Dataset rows
────
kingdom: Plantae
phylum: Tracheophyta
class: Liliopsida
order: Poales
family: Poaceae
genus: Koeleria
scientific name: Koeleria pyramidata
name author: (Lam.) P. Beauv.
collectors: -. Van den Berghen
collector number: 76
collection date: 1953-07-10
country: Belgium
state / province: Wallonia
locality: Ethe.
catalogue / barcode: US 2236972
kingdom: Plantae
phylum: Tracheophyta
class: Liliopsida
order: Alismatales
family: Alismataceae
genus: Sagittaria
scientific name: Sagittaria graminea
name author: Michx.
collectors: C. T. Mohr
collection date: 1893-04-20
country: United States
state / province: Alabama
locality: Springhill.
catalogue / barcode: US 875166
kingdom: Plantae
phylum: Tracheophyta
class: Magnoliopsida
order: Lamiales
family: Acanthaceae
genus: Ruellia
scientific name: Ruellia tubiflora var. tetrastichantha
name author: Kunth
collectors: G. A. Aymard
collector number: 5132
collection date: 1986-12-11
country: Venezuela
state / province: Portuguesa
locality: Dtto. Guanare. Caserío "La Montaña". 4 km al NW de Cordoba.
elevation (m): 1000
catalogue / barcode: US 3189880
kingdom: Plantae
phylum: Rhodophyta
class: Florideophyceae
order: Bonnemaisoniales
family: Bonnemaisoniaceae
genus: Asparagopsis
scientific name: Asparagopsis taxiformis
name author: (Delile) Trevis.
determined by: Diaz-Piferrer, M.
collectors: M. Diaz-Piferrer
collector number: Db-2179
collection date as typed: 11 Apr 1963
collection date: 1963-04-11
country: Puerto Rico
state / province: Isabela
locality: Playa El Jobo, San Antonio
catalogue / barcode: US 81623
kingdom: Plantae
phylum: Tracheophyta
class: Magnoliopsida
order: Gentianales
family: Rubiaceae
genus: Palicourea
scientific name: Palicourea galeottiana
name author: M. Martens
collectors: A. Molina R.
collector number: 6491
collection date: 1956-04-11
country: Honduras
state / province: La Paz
────
Repeat every line of the records above, word for word, with nothing changed.

Task response:
kingdom: Plantae
phylum: Tracheophyta
class: Liliopsida
order: Poales
family: Poaceae
genus: Koeleria
scientific name: Koeleria pyramidata
name author: (Lam.) P. Beauv.
collectors: -. Van den Berghen
collector number: 76
collection date: 1953-07-10
country: Belgium
state / province: Wallonia
locality: Ethe.
catalogue / barcode: US 2236972
kingdom: Plantae
phylum: Tracheophyta
class: Liliopsida
order: Alismatales
family: Alismataceae
genus: Sagittaria
scientific name: Sagittaria graminea
name author: Michx.
collectors: C. T. Mohr
collection date: 1893-04-20
country: United States
state / province: Alabama
locality: Springhill.
catalogue / barcode: US 875166
kingdom: Plantae
phylum: Tracheophyta
class: Magnoliopsida
order: Lamiales
family: Acanthaceae
genus: Ruellia
scientific name: Ruellia tubiflora var. tetrastichantha
name author: Kunth
collectors: G. A. Aymard
collector number: 5132
collection date: 1986-12-11
country: Venezuela
state / province: Portuguesa
locality: Dtto. Guanare. Caserío "La Montaña". 4 km al NW de Cordoba.
elevation (m): 1000
catalogue / barcode: US 3189880
kingdom: Plantae
phylum: Rhodophyta
class: Florideophyceae
order: Bonnemaisoniales
family: Bonnemaisoniaceae
genus: Asparagopsis
scientific name: Asparagopsis taxiformis
name author: (Delile) Trevis.
determined by: Diaz-Piferrer, M.
collectors: M. Diaz-Piferrer
collector number: Db-2179
collection date as typed: 11 Apr 1963
collection date: 1963-04-11
country: Puerto Rico
state / province: Isabela
locality: Playa El Jobo, San Antonio
catalogue / barcode: US 81623
kingdom: Plantae
phylum: Tracheophyta
class: Magnoliopsida
order: Gentianales
family: Rubiaceae
genus: Palicourea
scientific name: Palicourea galeottiana
name author: M. Martens
collectors: A. Molina R.
collector number: 6491
collection date: 1956-04-11
country: Honduras
state / province: La Paz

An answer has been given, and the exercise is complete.